Vocals meaning in metal (especially in death and black metal).

Instruments are definitely the most important factor. If a band has music that's good, I can get used to the vocals no matter how much I don't like them.

I have a friend who judges almost entirely on the vocals. It really annoys me.
 
dEaThToFaLsEmEtAl34 said:
Then why the hell are you a metal fan? Metal is based mostly on the music with the vocals used to back up the music.

Well I like bands with good vocals (ex. Soilwork) but If the vocals aren't great the actual music can make up for it or enhance (hint: atmosphere) such like a band Xasthur.
 
Music is more important than vocals. Vocals are import don't get me wrong. I think vocals become more important in music when a band has a pop like song structures. If you are repeating 2,3 basic music parts the better a vocalist has to be to distract from that because a listeners attention has to be held. A great vocalists makes simple parts in a song have a stronger impact, parts that might not sound good enough on their own but need push. Imagine for example if majority of main stream music did not have vocals but the same music and structures they have.
 
Majority of vocalists have the natural talent to sing or born with it. Someone can't just pick up an instrument being very good at it unless they have some form of autistism or something. You know how some people can't tie their shoes but are naturally a virtuoso behind a piano. Someone can't just not be able to sing and get singing lessons becoming a great singer. A good singer could improve by getting lessons but they have to be born with the talent. Both are an instrument as in sound but I think singing more of the times is a natural gift genetic wise. More people could learn how to play an instrument than sing or learn how to sing. Singing does not take more talent because to the people that can sing well it's effortless because one day they decided to sing as a child and they or someone noticed that person could do it. Playing a musical instrument eventually becomes effortless in the same form but you start out horrible. Both have sound and create but imo are very different. Unless a singer alone can be more effective than instrumentation musically instruments are more important.
 
:O I agree with The Greys for once, on a subject not relating to Wicked Innocence.</queinapocalypse>
 
The Greys said:
Someone can't just not be able to sing and get singing lessons becoming a great singer. A good singer could improve by getting lessons but they have to be born with the talent.

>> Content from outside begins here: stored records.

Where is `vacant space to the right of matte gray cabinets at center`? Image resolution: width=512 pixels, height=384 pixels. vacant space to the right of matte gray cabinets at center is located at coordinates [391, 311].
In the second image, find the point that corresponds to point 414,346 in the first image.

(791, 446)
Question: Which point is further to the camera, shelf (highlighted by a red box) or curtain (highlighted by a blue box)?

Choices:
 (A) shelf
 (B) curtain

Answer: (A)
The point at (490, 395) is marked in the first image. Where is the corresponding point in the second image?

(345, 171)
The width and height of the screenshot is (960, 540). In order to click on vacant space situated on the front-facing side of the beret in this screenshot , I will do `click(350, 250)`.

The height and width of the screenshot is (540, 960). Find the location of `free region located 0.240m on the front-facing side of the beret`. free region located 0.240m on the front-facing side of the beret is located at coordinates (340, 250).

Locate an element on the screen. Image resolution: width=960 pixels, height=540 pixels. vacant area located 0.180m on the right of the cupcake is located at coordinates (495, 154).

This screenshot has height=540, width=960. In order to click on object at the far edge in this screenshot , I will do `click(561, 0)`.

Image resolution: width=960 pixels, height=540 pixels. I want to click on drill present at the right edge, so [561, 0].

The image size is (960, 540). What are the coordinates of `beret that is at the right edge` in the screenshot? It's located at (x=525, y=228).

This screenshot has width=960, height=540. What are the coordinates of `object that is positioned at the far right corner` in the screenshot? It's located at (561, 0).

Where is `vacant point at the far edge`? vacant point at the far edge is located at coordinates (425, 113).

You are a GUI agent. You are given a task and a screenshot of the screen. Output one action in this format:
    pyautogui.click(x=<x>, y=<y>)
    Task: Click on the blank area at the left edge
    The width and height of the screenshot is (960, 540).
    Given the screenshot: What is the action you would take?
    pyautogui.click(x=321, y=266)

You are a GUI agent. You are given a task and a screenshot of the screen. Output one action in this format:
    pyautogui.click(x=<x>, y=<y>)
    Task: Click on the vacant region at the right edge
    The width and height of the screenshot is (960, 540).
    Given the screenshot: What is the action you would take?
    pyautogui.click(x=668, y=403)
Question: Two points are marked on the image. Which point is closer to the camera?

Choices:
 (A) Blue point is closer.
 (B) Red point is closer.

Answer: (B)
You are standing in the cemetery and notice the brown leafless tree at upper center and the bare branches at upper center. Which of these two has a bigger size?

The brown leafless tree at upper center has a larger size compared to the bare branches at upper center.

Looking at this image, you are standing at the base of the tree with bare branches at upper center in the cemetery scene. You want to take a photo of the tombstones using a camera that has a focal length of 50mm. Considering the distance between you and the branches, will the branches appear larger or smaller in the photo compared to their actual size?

Probably not true. If it is embedded in the culture and taught from a young age to all individuals, FAR more people develop the ability to sing at least reasonably well, and far more people have the potential to become great singers. Here is an explanation:

Wikipedia: Folk music - loss of musical ability in the community said:
In nability to sing is apparently unusual in so called traditional societies, such as the Urarina of the Peruvian Amazon. Among the Urarina, one notes that the customary practice of singing folk songs, shamanic chants and myths begins in early childhood (See Bartholomew Dean's forthcoming, Ambivalent Exchanges: Urarina Society, Cosmos and History in Peruvian Amazonia. University Press of Florida, 2007, which represents the first book-length ethnographic of account of Urarina society, culture and shamanic resistance).

This in turn democratizes musical expression, and as such everyone gets the practice needed to be able to sing at least reasonably well. In the absence of traditional or folk music, many indigenous individuals do not sing (see Bartholomew Dean 2004 &#8220;digital vibes & radio waves in indigenous Peru&#8221; in Indigenous Intellectual Property Rights: Legal Obstacles and Innovative Solutions. (ed.) M. Riley, 27-53 New York: Altamira Press[1].
In some instances, it is possible that non-singers feel intimidated by their widespread exposure to recordings and broadcasting of singing by skilled experts. Another possibility is that they simply cannot sing, because they did not learn to sing when they were small children, the time that learning of cultral orality takes place most effectively.
As recently as the 1960s audiences at U.S. sporting events collectively sang the American national anthem before a game; the anthem is now typically performed by a recording or a soloist.
 
Also, if you notice in some bands, mostly bands that have been around for a while, let's take Blind Guardian for example, in their early material the vocals are decent, but as time goes on they get better and better. So obviously practice does have an affect on vocal ability.
 
Impudent said:
Also, if you notice in some bands, mostly bands that have been around for a while, let's take Blind Guardian for example, in their early material the vocals are decent, but as time goes on they get better and better. So obviously practice does have an affect on vocal ability.

Exactly. Hansi stopped playing bass in '95 so he could focus on his singing, and it sure worked. He has much more vocal prowess and range in ANATO than he did in the early recordings.
 
Ex-cally-boo said:
:O I agree with The Greys for once, on a subject not relating to Wicked Innocence.</queinapocalypse>

I think we could agree omnipotence has the lowest vocals ever recorded.
 
Yeah, I don't know much that is lower than the vocals on it. Wormed maybe ... I don't know even then.
 
Ex-cally-boo said:
Yeah, I don't know much that is lower than the vocals on it. Wormed maybe ... I don't know even then.

I think the vocals on Infester's "To the Depths...In Degradation" give WI's vocals on Omnipotence some competition, as in terms of lowness. Both are definitely fucking awesome albums.